If the victim starts arguing and insistently refuses this payment method, the fraudster disappears, because he does not want to waste time. If the seller asks to continue the correspondence on the official website of the trading platform, the attacker concludes that he knows about the fraud and is unlikely to follow the phishing link, so he also stops responding and starts looking for a new victim.
In the scam 2.0 scheme, there are two main variants of phishing pages: some are copies of the trading platform page with the victim's ad, while others imitate secure payment services such as Twin.
Phishing Ad
Original ad
The fake page differs from the original one only in minor details. In particular, instead of the Inserent kontaktieren button ("Contact the ad author"), the phishing page contains the Receive 150 CHF button ("Receive 150 Swiss francs").
Structure of fraudulent groups
Recently, there have been whole groups of scammers who specialize in bulletin boards. There is a clear division of roles in criminal groups:
- Topikstarters (organizers) manage all the group's activities.

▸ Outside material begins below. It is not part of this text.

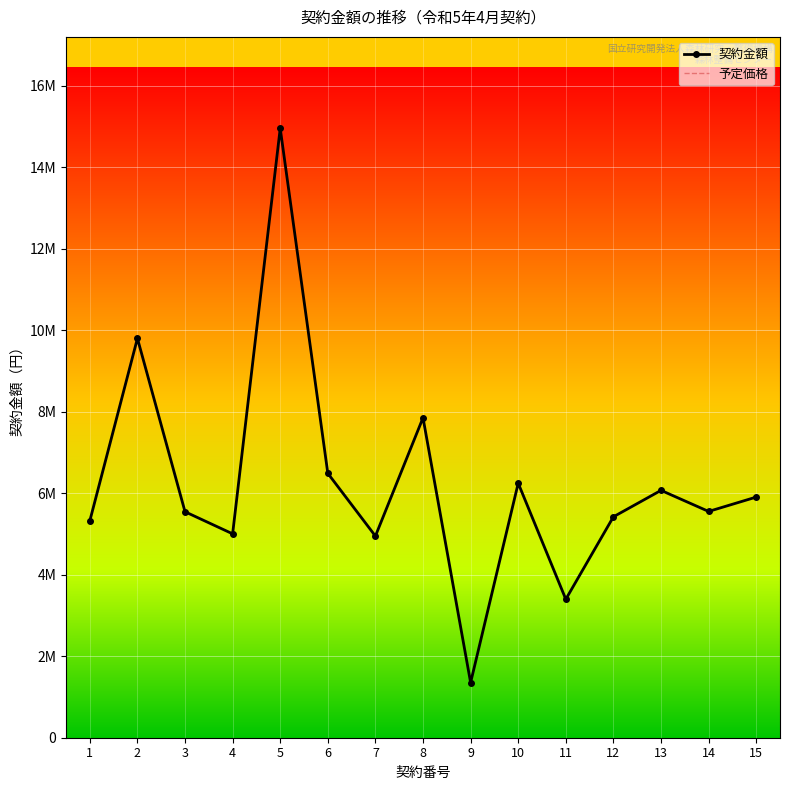

True or false: 契約金額 and 予定価格 intersect in this chart.

False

- Coders are responsible for developing and maintaining the technical infrastructure.
- Refunds (technical support) help victims "solve" their questions until their money is stolen.

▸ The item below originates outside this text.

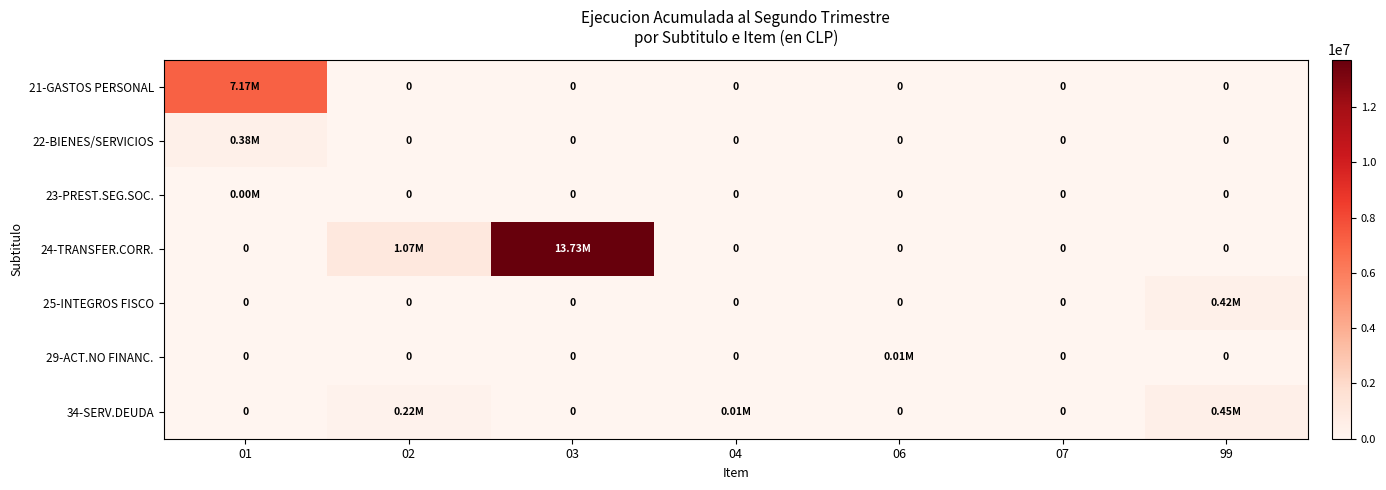

What is the difference between the 29-ACT.NO FINANC. values at 07 and 06?

6802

- Vbeevers are engaged in direct debiting of money from stolen accounts.
- Workers are "field agents" who interact directly with victims
- and others.
Attackers communicate in private chats, keep statistics, and constantly improve their working methods.
Geographical coverage and goal selection
Scam 1.0 and scam 2.0 appeared several years ago, and both schemes can still be found on Russian-language message boards. However, scammers have recently switched to foreign countries, especially Switzerland, where the population is less familiar with such deception schemes. To increase their confidence, they learn local languages and traditions. The group also operates in Canada, Austria, France, and Norway.
Detailed manuals have been developed for novice workers: how to register, ensure anonymity, conduct dialogues with victims, circumvent the site's security restrictions, and so on. After receiving the payment data, "VB players" withdraw money in various ways - they make out loans, transfer them to electronic wallets, buy equipment, and so on.
Special Telegram bots are used to automate the process. They allow you to quickly create phishing links that copy the interface of real sites, track victims 'clicks on links, and receive notifications about "successful" payments. Bots are constantly updated with new statistics, tools, and features.
In order not to become a victim of fraud, it is important to trust only official sites, do not go to third-party resources from unreliable sources, do not enter card details until the product is received, and avoid QR codes from suspicious places.